→ **EXERCISE INSTRUCTIONS**: No pictures belong in the copy, but every line of the material below must be reproduced exactly.
##### INFORMATION #####
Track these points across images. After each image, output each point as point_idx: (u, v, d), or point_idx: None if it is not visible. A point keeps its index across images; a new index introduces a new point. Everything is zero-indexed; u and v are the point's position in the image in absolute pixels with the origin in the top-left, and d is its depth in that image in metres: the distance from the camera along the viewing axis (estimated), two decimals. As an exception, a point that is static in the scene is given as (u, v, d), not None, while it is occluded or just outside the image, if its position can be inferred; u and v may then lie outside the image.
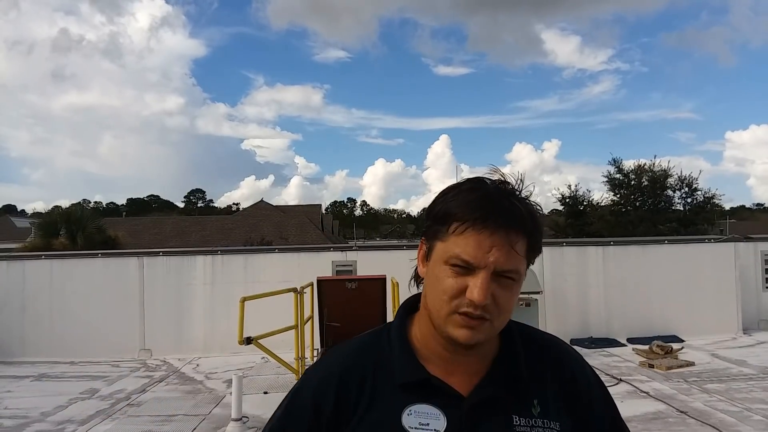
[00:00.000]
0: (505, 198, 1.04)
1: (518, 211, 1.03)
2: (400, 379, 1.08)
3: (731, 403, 6.25)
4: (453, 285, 1.02)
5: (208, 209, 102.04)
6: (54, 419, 6.38)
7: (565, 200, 32.65)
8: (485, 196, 1.03)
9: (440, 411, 1.05)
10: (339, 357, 1.14)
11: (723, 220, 42.31)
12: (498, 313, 1.03)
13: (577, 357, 1.22)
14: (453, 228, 1.02)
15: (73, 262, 10.76)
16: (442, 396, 1.06)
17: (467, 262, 1.00)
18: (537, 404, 1.10)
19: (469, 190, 1.05)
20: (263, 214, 40.79)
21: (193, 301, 10.01)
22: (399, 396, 1.07)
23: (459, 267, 1.01)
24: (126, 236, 31.26)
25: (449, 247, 1.02)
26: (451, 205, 1.04)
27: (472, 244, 1.00)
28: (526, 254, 1.05)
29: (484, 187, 1.05)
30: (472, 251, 1.00)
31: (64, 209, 32.12)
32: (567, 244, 11.23)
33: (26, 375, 8.61)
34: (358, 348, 1.16)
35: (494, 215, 1.01)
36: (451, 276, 1.02)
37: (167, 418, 6.34)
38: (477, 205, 1.01)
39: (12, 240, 36.42)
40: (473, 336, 1.02)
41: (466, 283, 1.01)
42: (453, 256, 1.02)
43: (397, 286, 7.33)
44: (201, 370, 8.72)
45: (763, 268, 10.96)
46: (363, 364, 1.11)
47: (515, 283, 1.04)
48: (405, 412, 1.05)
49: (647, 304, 10.14)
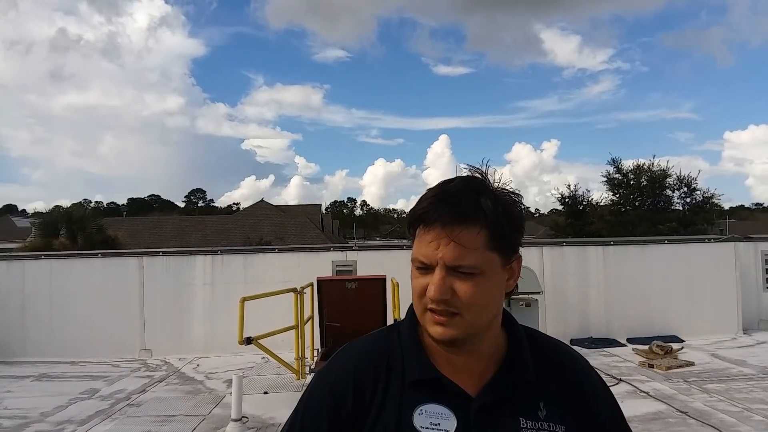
#####
→ **ANSWER SPACE**:
Track these points across images. After each image, output each point as point_idx: (u, v, d), or point_idx: None if it is not visible. A point keeps its index across images; a new index introduces a new point. Everything is zero-indexed; u and v are the point's position in the image in absolute pixels with the origin in the top-left, and d is its depth in that image in metres: the distance from the camera along the viewing axis (estimated), two decimals. As an exception, a point that is static in the scene is given as (u, v, d), not None, while it is occluded or just outside the image, if its position can be inferred; u and v may then lie outside the image.
[00:00.000]
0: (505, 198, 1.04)
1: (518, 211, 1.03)
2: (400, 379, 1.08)
3: (731, 403, 6.25)
4: (453, 285, 1.02)
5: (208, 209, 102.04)
6: (54, 419, 6.38)
7: (565, 200, 32.65)
8: (485, 196, 1.03)
9: (440, 411, 1.05)
10: (339, 357, 1.14)
11: (723, 220, 42.31)
12: (498, 313, 1.03)
13: (577, 357, 1.22)
14: (453, 228, 1.02)
15: (73, 262, 10.76)
16: (442, 396, 1.06)
17: (467, 262, 1.00)
18: (537, 404, 1.10)
19: (469, 190, 1.05)
20: (263, 214, 40.79)
21: (193, 301, 10.01)
22: (399, 396, 1.07)
23: (459, 267, 1.01)
24: (126, 236, 31.26)
25: (449, 247, 1.02)
26: (451, 205, 1.04)
27: (472, 244, 1.00)
28: (526, 254, 1.05)
29: (484, 187, 1.05)
30: (472, 251, 1.00)
31: (64, 209, 32.12)
32: (567, 244, 11.23)
33: (26, 375, 8.61)
34: (358, 348, 1.16)
35: (494, 215, 1.01)
36: (451, 276, 1.02)
37: (167, 418, 6.34)
38: (477, 205, 1.01)
39: (12, 240, 36.42)
40: (473, 336, 1.02)
41: (466, 283, 1.01)
42: (453, 256, 1.02)
43: (397, 286, 7.33)
44: (201, 370, 8.72)
45: (763, 268, 10.96)
46: (363, 364, 1.11)
47: (515, 283, 1.04)
48: (405, 412, 1.05)
49: (647, 304, 10.14)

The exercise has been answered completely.